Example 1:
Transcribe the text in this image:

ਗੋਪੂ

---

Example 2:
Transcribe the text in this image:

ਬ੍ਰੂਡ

YOUR TASK. Write out all the data again, exactly as it appears.

REPLY.
Example 1:
Transcribe the text in this image:

ਗੋਪੂ

---

Example 2:
Transcribe the text in this image:

ਬ੍ਰੂਡ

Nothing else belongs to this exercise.